9- Bilindiği gibi Covid-19 pandemisi sürecinde tüm dünyada gelir ve servet adaletsizlikleri daha da belirginleşti. Hem bu durum karşısında yükselen tepkileri törpülemek, hem de özellikle ABD’de Biden döneminde hız kazanan kamu yatırım programlarını finanse etmek amacıyla, minimum bir küresel vergi uygulanması talebi güçlendi. Nitekim geçtiğimiz hafta sonu OECD öncülüğünde büyük şirketlere minimum yüzde 15 kurumlar vergisi uygulanmasını öngören plan 136 ülkenin onayıyla kabul edildi. Böylelikle çok uluslu şirketlerden ek 150 milyar dolar vergi toplanması bekleniyor. Amazon, Apple, Facebook gibi dev teknoloji şirketleri de bu sayede kendilerine, AB ve Hindistan başta gelmek üzere dijital vergi konmasından kurtulmuş, yüzde 15’lik bir vergiyle sıyırmış görünüyor. Bu kararın vergi cennetlerini tamamen ortadan kaldırmasa bile, en azından cazibelerini azaltması bekleniyor.

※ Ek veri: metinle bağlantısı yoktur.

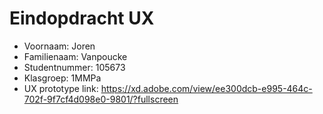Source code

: # Eindopdracht UX

- Voornaam: Joren
- Familienaam: Vanpoucke
- Studentnummer: 105673
- Klasgroep: 1MMPa
- UX prototype link: https://xd.adobe.com/view/ee300dcb-e995-464c-702f-9f7cf4d098e0-9801/?fullscreen
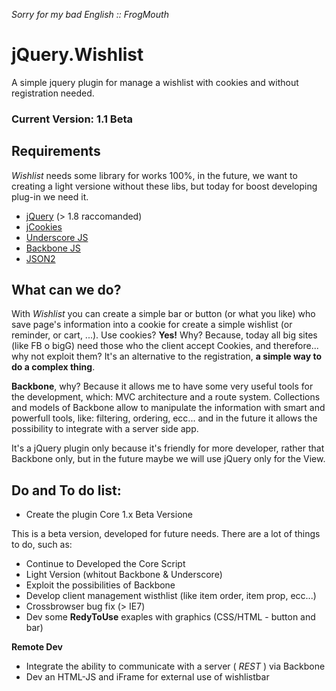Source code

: _Sorry for my bad English :: FrogMouth_

jQuery.Wishlist
===============

A simple jquery plugin for manage a wishlist with cookies and without registration needed.

### Current Version: 1.1 Beta

Requirements
---------------------

*Wishlist* needs some library for works 100%, in the future, we want to creating a light versione without these libs, but today for boost developing plug-in we need it.

* [jQuery](http://jquery.com/ "jQuery Home") (> 1.8 raccomanded)
* [jCookies](https://github.com/carhartl/jquery-cookie "jquery-cookie")
* [Underscore JS](http://underscorejs.org/ "Underscore Home")
* [Backbone JS](http://backbonejs.org/ "Backbone Home")
* [JSON2](https://github.com/douglascrockford/JSON-js "Json2 GitHub")

What can we do?
---------------------

With *Wishlist* you can create a simple bar or button (or what you like) who save page's information into a cookie for create a simple wishlist (or reminder, or cart, ...).
Use cookies? **Yes!** Why? Because, today all big sites (like FB o bigG) need those who the client accept Cookies, and therefore... why not exploit them?
It's an alternative to the registration, **a simple way to do a complex thing**.

**Backbone**, why? Because it allows me to have some very useful tools for the development, which: MVC architecture and a route system.
Collections and models of Backbone allow to manipulate the information with smart and powerfull tools, like: filtering, ordering, ecc... and in the future it allows the possibility to integrate with a server side app.

It's a jQuery plugin only because it's friendly for more developer, rather that Backbone only, but in the future maybe we will use jQuery only for the View.

Do and To do list:
---------------------

- Create the plugin Core 1.x Beta Versione

This is a beta version, developed for future needs. There are a lot of things to do, such as:

- Continue to Developed the Core Script
- Light Version (whitout Backbone & Underscore)
- Exploit the possibilities of Backbone
- Develop client management wisthlist (like item order, item prop, ecc...)
- Crossbrowser bug fix (> IE7)
- Dev some **RedyToUse** exaples with graphics (CSS/HTML - button and bar)

**Remote Dev**

- Integrate the ability to communicate with a server ( _REST_ ) via Backbone
- Dev an HTML-JS and iFrame for external use of wishlistbar
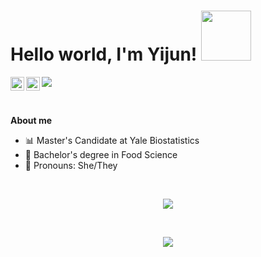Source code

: # Hello world, I'm Yijun! <img src="https://media1.giphy.com/media/pqStRjJyVEZDapW6EM/giphy.gif?cid=ecf05e47jsa3kps7sywp302pf0i3u4efuoiz5011z0gqtlqj&rid=giphy.gif" width="80px">

<a href="https://www.linkedin.com/in/yijun-yang-data-food-health/">
  <img align="left" alt="yj's LinkdeIN" width="22px" src="https://cdn.jsdelivr.net/npm/simple-icons@v3/icons/linkedin.svg" />
</a>
<a href="https://www.instagram.com/eatdrinkyoung/">
  <img align="left" alt="yj's Instagram" width="22px" src="https://cdn.jsdelivr.net/npm/simple-icons@v3/icons/instagram.svg" />
</a>

![](https://visitor-badge.glitch.me/badge?page_id=yijunyang.yijunyang)

<br />

**About me**

- :bar_chart:  Master's Candidate at Yale Biostatistics
- :cookie:  Bachelor's degree in Food Science
- :information_desk_person:  Pronouns: She/They

<br />

<p align="center">
  <img src ="https://github-readme-stats.vercel.app/api/top-langs/?username=yijunyang">
</p>

<br />

<p align="center"><img src="https://i.giphy.com/RThN0hOS2GO4M.gif" /></p>

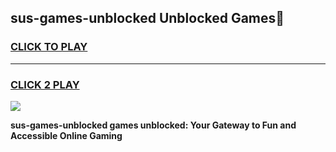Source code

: 
## sus-games-unblocked Unblocked Games👋
<h3>
<a href="https://news.freeplayer.one?title=sus-games-unblocked&ref=16F">CLICK TO PLAY</a></h3>
<hr>

<h3>
<a href="https://news.freeplayer.one?title=sus-games-unblocked&ref=16F">CLICK 2 PLAY</a>
  
</h3>

<a href="https://news.freeplayer.one?title=sus-games-unblocked&ref=16F/"><img src="https://clearcache.store/games.png"></a>


**sus-games-unblocked games unblocked: Your Gateway to Fun and Accessible Online Gaming**

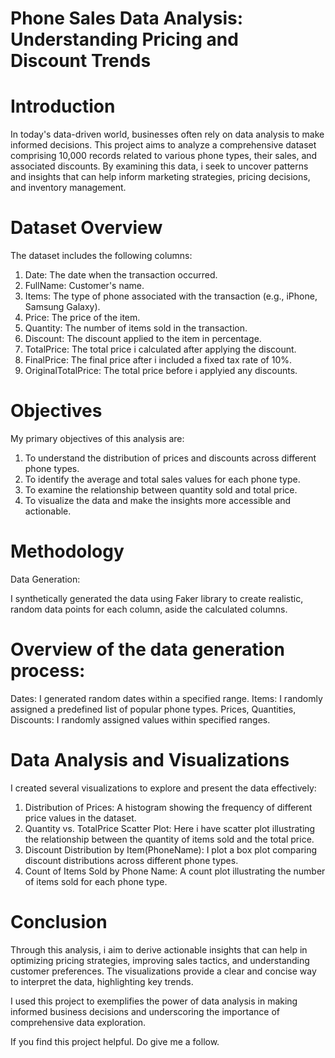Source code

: # Phone Sales Data Analysis: Understanding Pricing and Discount Trends

#     Introduction

In today's data-driven world, businesses often rely on data analysis to make informed decisions. This project aims to analyze a comprehensive dataset comprising 10,000 records related to various phone types, their sales, and associated discounts. By examining this data, i seek to uncover patterns and insights that can help inform marketing strategies, pricing decisions, and inventory management.

#     Dataset Overview 
The dataset includes the following columns: 
1. Date: The date when the transaction occurred.
2. FullName: Customer's name.
4. Items: The type of phone associated with the transaction (e.g., iPhone, Samsung Galaxy).
5. Price: The price of the item.
6. Quantity: The number of items sold in the transaction.
7. Discount: The discount applied to the item in percentage.
8. TotalPrice: The total price i calculated after applying the discount.
9. FinalPrice: The final price after i included a fixed tax rate of 10%.
10. OriginalTotalPrice: The total price before i applyied any discounts.


#     Objectives

My primary objectives of this analysis are: 
1. To understand the distribution of prices and discounts across different phone types.
2. To identify the average and total sales values for each phone type.
3. To examine the relationship between quantity sold and total price.
4. To visualize the data and make the insights more accessible and actionable.

#     Methodology

Data Generation: 

I synthetically generated the data using Faker library to create realistic, random data points for each column, aside the calculated columns. 

#     Overview of the data generation process: 
Dates: I generated random dates within a specified range.
Items: I randomly assigned a predefined list of popular phone types.
Prices, Quantities, Discounts: I randomly assigned values within specified ranges.

#     Data Analysis and Visualizations

I created several visualizations to explore and present the data effectively:
1. Distribution of Prices: A histogram showing the frequency of different price values in the dataset.
 2. Quantity vs. TotalPrice Scatter Plot: Here i have scatter plot illustrating the relationship between the quantity of items sold and the total price.
3. Discount Distribution by Item(PhoneName): I plot a box plot comparing discount distributions across different phone types.
4. Count of Items Sold by Phone Name: A count plot illustrating the number of items sold for each phone type.

# Conclusion
Through this analysis, i aim to derive actionable insights that can help in optimizing pricing strategies, improving sales tactics, and understanding customer preferences. The visualizations provide a clear and concise way to interpret the data, highlighting key trends. 

I used this project to exemplifies the power of data analysis in making informed business decisions and underscoring the importance of comprehensive data exploration.

If you find this project helpful. Do give me a follow.

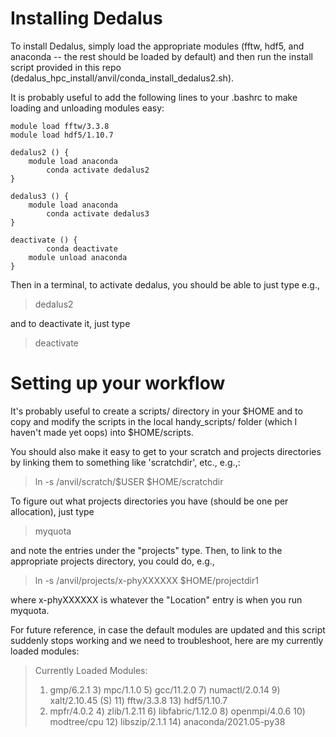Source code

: # Installing Dedalus

To install Dedalus, simply load the appropriate modules (fftw, hdf5, and anaconda -- the rest should be loaded by default) and then run the install script provided in this repo (dedalus_hpc_install/anvil/conda_install_dedalus2.sh).

It is probably useful to add the following lines to your .bashrc to make loading and unloading modules easy:

    module load fftw/3.3.8
    module load hdf5/1.10.7
    
    dedalus2 () {
	    module load anaconda
            conda activate dedalus2
    }
    
    dedalus3 () {
	    module load anaconda
            conda activate dedalus3
    }
    
    deactivate () {
            conda deactivate
	    module unload anaconda
    }
  
Then in a terminal, to activate dedalus, you should be able to just type e.g.,

> dedalus2

and to deactivate it, just type

> deactivate

# Setting up your workflow

It's probably useful to create a scripts/ directory in your $HOME and to copy and modify the scripts in the local handy_scripts/ folder (which I haven't made yet oops) into $HOME/scripts.

You should also make it easy to get to your scratch and projects directories by linking them to something like 'scratchdir', etc., e.g.,:

> ln -s /anvil/scratch/$USER $HOME/scratchdir

To figure out what projects directories you have (should be one per allocation), just type

> myquota

and note the entries under the "projects" type. Then, to link to the appropriate projects directory, you could do, e.g.,

> ln -s /anvil/projects/x-phyXXXXXX $HOME/projectdir1

where x-phyXXXXXX is whatever the "Location" entry is when you run myquota.


For future reference, in case the default modules are updated and this script suddenly stops working and we need to troubleshoot, here are my currently loaded modules:

> Currently Loaded Modules:
>  1) gmp/6.2.1    3) mpc/1.1.0     5) gcc/11.2.0         7) numactl/2.0.14   9) xalt/2.10.45 (S)  11) fftw/3.3.8     13) hdf5/1.10.7
>  2) mpfr/4.0.2   4) zlib/1.2.11   6) libfabric/1.12.0   8) openmpi/4.0.6   10) modtree/cpu       12) libszip/2.1.1  14) anaconda/2021.05-py38

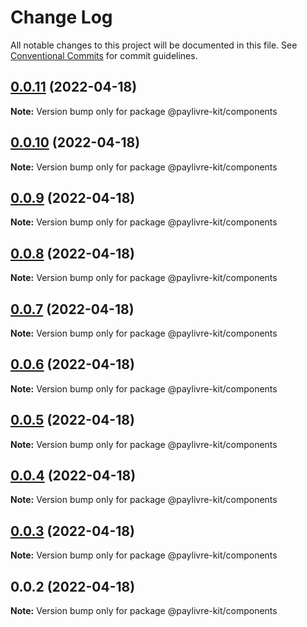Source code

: # Change Log

All notable changes to this project will be documented in this file.
See [Conventional Commits](https://conventionalcommits.org) for commit guidelines.

## [0.0.11](https://github.com/ThiagoBrolly/template-library-monorepo/compare/@paylivre-kit/components@0.0.10...@paylivre-kit/components@0.0.11) (2022-04-18)

**Note:** Version bump only for package @paylivre-kit/components





## [0.0.10](https://github.com/ThiagoBrolly/template-library-monorepo/compare/@paylivre-kit/components@0.0.9...@paylivre-kit/components@0.0.10) (2022-04-18)

**Note:** Version bump only for package @paylivre-kit/components





## [0.0.9](https://github.com/ThiagoBrolly/template-library-monorepo/compare/@paylivre-kit/components@0.0.8...@paylivre-kit/components@0.0.9) (2022-04-18)

**Note:** Version bump only for package @paylivre-kit/components





## [0.0.8](https://github.com/ThiagoBrolly/template-library-monorepo/compare/@paylivre-kit/components@0.0.7...@paylivre-kit/components@0.0.8) (2022-04-18)

**Note:** Version bump only for package @paylivre-kit/components





## [0.0.7](https://github.com/ThiagoBrolly/template-library-monorepo/compare/@paylivre-kit/components@0.0.6...@paylivre-kit/components@0.0.7) (2022-04-18)

**Note:** Version bump only for package @paylivre-kit/components





## [0.0.6](https://github.com/ThiagoBrolly/template-library-monorepo/compare/@paylivre-kit/components@0.0.5...@paylivre-kit/components@0.0.6) (2022-04-18)

**Note:** Version bump only for package @paylivre-kit/components





## [0.0.5](https://github.com/ThiagoBrolly/template-library-monorepo/compare/@paylivre-kit/components@0.0.4...@paylivre-kit/components@0.0.5) (2022-04-18)

**Note:** Version bump only for package @paylivre-kit/components





## [0.0.4](https://github.com/ThiagoBrolly/template-library-monorepo/compare/@paylivre-kit/components@0.0.3...@paylivre-kit/components@0.0.4) (2022-04-18)

**Note:** Version bump only for package @paylivre-kit/components





## [0.0.3](https://github.com/ThiagoBrolly/template-library-monorepo/compare/@paylivre-kit/components@0.0.2...@paylivre-kit/components@0.0.3) (2022-04-18)

**Note:** Version bump only for package @paylivre-kit/components





## 0.0.2 (2022-04-18)

**Note:** Version bump only for package @paylivre-kit/components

10- Pandora Belgeleri tartışılırken ortaya çıkan durumun, kapitalizmin çarpık bir hali değil, ta kendisi olduğunu vurgulamak gerekiyor. Kapitalizmin ve piyasa toplumunun kar hırsı, aç gözlülük, kamuculuğa karşıtlık üzerinde yükseldiğini gözler önüne seren bu somut örneği iyi anlamak ve anlatmak toplumsal muhalefet açısından önem taşıyor. Sonucunu bilsek de, Erdoğan yönetimini “Adı geçen şahıslar ve şirketlere soruşturma açacak mısınız?” sorusuyla sıkıştırmak olanağı da önümüzde bulunuyor. Pandora Belgeleri hem AKP iktidarına somut muhalefet, hem de kapitalizm-neoliberalizm teşhiri açısından ciddi fırsatlar sunuyor.